She is 73 and sometimes forgets details. There are just so many memories. I tell her I need to take photographs of her making karanjis, and she tells me she needs to look sorted and changes into a shiny sari. I smile. When we made faraal to be sold to people, we barely had time to look at ourselves.

For the uninitiated, faraal is an assortment of several traditional delicacies especially made during Diwali. It can include everything and anything – karanjis, chakalis, laddoos (rawa, besan, boondi), sakkarpara (we call it shankarpale in Marathi) both sweet and salty, chivda of various kinds, sev, chirote and anarse. It's difficult for me to even describe many of these. My mother has always been a great cook which is why she is called Annapurna, the giver of nourishment. No matter what time a guest arrived, there would be food and she'd insist he/she eat. I have seen her wake up in the middle of the night to make zunka-bhakar for two guests who arrived unannounced. So when my father lost his job, we were barely in high school then, my mother decided she would do what she knew best – cook to earn. We lived in a small 120sq ft hutment in Goregaon. A kind lady called Rajani Joshi offered free tuitions, so we did better in school. When she learnt we had no source of income, she suggested that my mother supply chapatis to her doctor brother-in-law who longed for homemade chapatis. She would also invite aai home when the Joshis made their faraal.

My mother decided to apply the skills and tricks she learnt there into making and selling faraal to people at school where she worked as an assistant. Her salary was just Rs 75 per month to begin with. She supplemented it by making papad, chutneys, selling bangles, blouse pieces, etc. Faraal became the addition and boy did we sell! “There was a lady from Vile Parle who would buy stuff from me and send it to her daughter in the US. We should have carried on and made this into a big business. We would have done well,” aai says.
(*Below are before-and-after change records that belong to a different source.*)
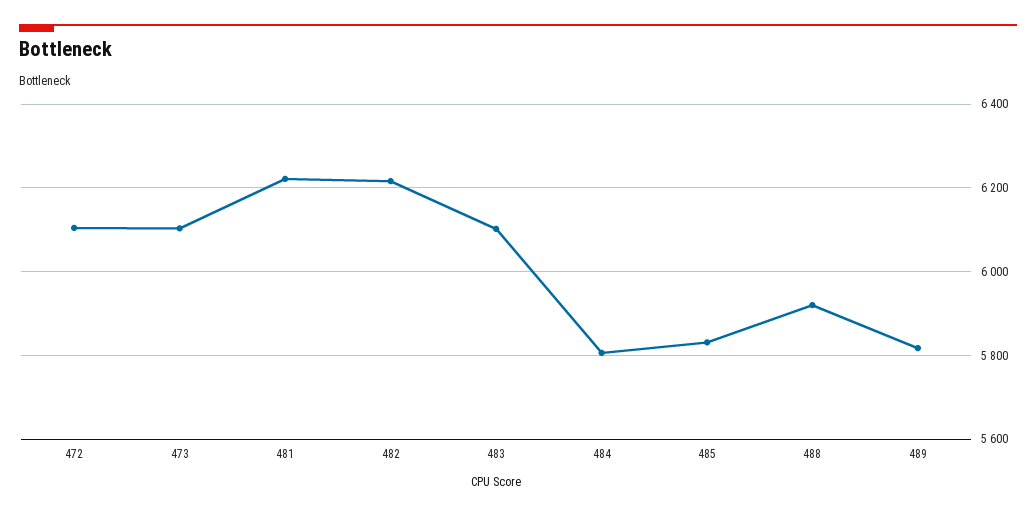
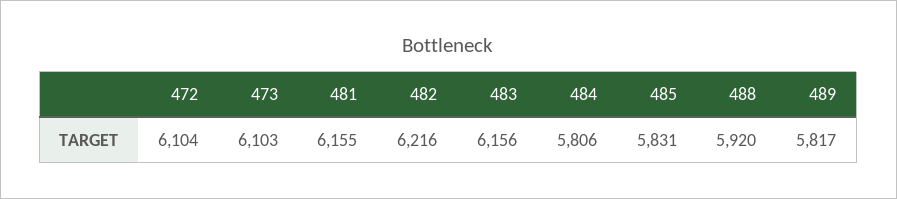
  {
    "472": 6104,
    "473": 6103,
-   "481": 6220,
+   "481": 6155,
    "482": 6216,
-   "483": 6100,
+   "483": 6156,
    "484": 5806,
    "485": 5831,
    "488": 5920,
    "489": 5817
  }

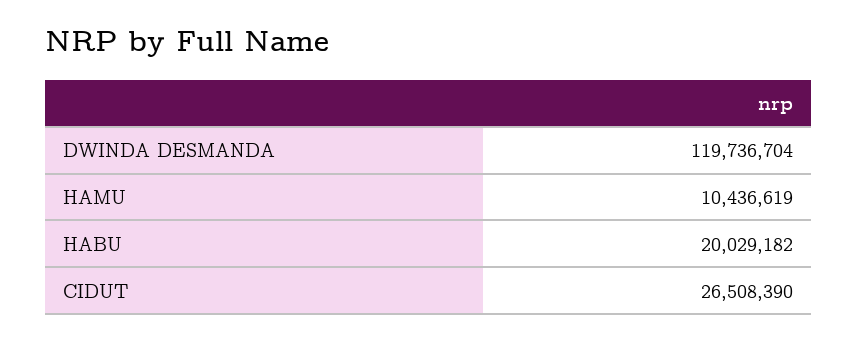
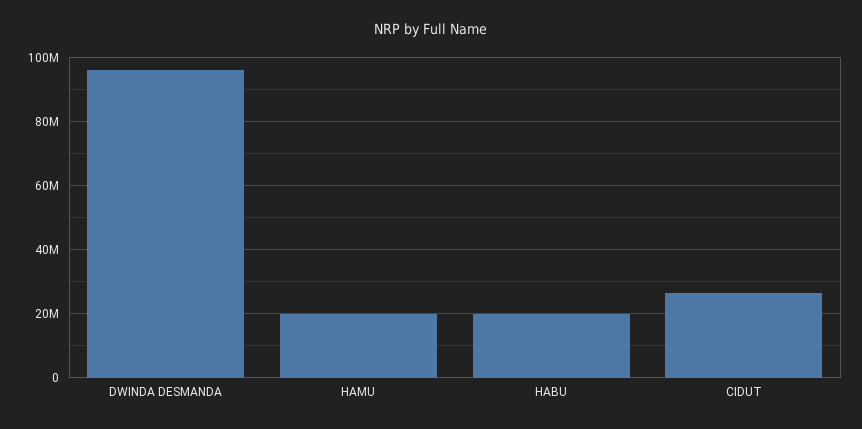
  {
-   "DWINDA DESMANDA": 119736704,
+   "DWINDA DESMANDA": 96000000,
-   "HAMU": 10436619,
+   "HAMU": 20000000,
    "HABU": 20029182,
    "CIDUT": 26508390
  }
But what could we do? There were just the three of us. My mother, my younger brother Milind and I. We had our jobs assigned. I would make chakalis (each had to be of the same size and a perfect round). My brother was excellent in crafting anarsas. It requires special skill sets – it's like spreading your pizza bread using just your fingers. The teachers at my mother's school once came home only to see if indeed we worked the way she told us to.

We sold a lot of faraal but dare I say our karanjis, chaklis and anarsas were the best I have ever had. Most karanjis are hollow with very little filling and a bit too crisp cover. Ours have layers, filled to the brim and bursting with flavour. Our chaklis are not too crispy, not too smooth. And the anarsas melt in the mouth, unlike the hard shells you get in shops.

Aai tells me she got her karanji skills from my cousin in Pune. “Hers are better than mine,” she says. The chakli trick, where she tweaked the traditional mix of various grains, came to her from socialist firebrand leader Kamal Desai. And the anarsas? “That is from my mother.” The anarsas were indeed special – for the 15 years that she sold them, there was not a single complaint and the customer base only grew.

I didn't think of our Diwali business much till one year when both my father and mother fell ill and we could not sell anything. Both were bedridden and we barely ate dal-chaval the whole month. Aai doesn't remember this, but I do. So when my daughter tells me she loved the karanji she got from someone in Pune, I say no. My mom's are the best.